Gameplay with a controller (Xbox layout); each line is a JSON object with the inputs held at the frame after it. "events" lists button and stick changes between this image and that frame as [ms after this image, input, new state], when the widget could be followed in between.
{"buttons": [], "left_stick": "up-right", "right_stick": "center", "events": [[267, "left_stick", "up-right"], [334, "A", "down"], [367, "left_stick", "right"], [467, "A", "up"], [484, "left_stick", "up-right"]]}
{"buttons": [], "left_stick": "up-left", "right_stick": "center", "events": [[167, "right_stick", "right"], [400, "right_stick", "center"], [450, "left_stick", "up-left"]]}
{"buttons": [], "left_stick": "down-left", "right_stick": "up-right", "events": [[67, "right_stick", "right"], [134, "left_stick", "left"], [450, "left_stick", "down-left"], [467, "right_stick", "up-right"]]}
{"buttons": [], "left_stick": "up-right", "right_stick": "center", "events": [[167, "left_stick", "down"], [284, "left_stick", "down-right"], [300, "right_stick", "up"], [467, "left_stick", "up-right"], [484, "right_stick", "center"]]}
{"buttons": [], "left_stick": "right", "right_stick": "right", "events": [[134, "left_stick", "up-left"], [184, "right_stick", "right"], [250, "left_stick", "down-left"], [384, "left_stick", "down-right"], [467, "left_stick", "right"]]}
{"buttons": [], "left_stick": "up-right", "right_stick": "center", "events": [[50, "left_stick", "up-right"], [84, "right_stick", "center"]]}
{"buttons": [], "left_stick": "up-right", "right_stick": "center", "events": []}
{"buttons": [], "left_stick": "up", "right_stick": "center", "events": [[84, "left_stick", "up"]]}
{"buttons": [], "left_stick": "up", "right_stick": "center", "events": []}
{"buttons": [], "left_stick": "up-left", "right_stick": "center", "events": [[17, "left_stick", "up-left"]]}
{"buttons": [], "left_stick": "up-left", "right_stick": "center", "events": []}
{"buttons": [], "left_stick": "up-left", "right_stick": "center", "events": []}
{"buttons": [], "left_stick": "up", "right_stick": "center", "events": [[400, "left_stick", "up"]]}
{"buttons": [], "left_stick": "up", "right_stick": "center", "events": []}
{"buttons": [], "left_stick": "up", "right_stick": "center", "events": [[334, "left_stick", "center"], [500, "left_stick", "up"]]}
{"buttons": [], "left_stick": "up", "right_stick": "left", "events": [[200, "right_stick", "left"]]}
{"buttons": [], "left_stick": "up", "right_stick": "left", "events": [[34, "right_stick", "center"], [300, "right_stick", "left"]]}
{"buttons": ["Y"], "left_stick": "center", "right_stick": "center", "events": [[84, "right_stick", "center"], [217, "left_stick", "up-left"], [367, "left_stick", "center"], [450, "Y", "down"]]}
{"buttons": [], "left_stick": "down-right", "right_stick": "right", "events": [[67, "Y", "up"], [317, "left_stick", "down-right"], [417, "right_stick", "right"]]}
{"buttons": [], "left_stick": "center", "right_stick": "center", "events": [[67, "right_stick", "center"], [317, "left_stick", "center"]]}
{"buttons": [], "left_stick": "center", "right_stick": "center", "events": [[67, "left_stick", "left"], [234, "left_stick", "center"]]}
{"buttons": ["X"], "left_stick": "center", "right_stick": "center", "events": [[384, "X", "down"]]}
========================================================================
Please copy every line of the data that carries the string "down".

▸ **Result of the exercise**:
{"buttons": [], "left_stick": "up-right", "right_stick": "center", "events": [[267, "left_stick", "up-right"], [334, "A", "down"], [367, "left_stick", "right"], [467, "A", "up"], [484, "left_stick", "up-right"]]}
{"buttons": [], "left_stick": "down-left", "right_stick": "up-right", "events": [[67, "right_stick", "right"], [134, "left_stick", "left"], [450, "left_stick", "down-left"], [467, "right_stick", "up-right"]]}
{"buttons": [], "left_stick": "up-right", "right_stick": "center", "events": [[167, "left_stick", "down"], [284, "left_stick", "down-right"], [300, "right_stick", "up"], [467, "left_stick", "up-right"], [484, "right_stick", "center"]]}
{"buttons": [], "left_stick": "right", "right_stick": "right", "events": [[134, "left_stick", "up-left"], [184, "right_stick", "right"], [250, "left_stick", "down-left"], [384, "left_stick", "down-right"], [467, "left_stick", "right"]]}
{"buttons": ["Y"], "left_stick": "center", "right_stick": "center", "events": [[84, "right_stick", "center"], [217, "left_stick", "up-left"], [367, "left_stick", "center"], [450, "Y", "down"]]}
{"buttons": [], "left_stick": "down-right", "right_stick": "right", "events": [[67, "Y", "up"], [317, "left_stick", "down-right"], [417, "right_stick", "right"]]}
{"buttons": ["X"], "left_stick": "center", "right_stick": "center", "events": [[384, "X", "down"]]}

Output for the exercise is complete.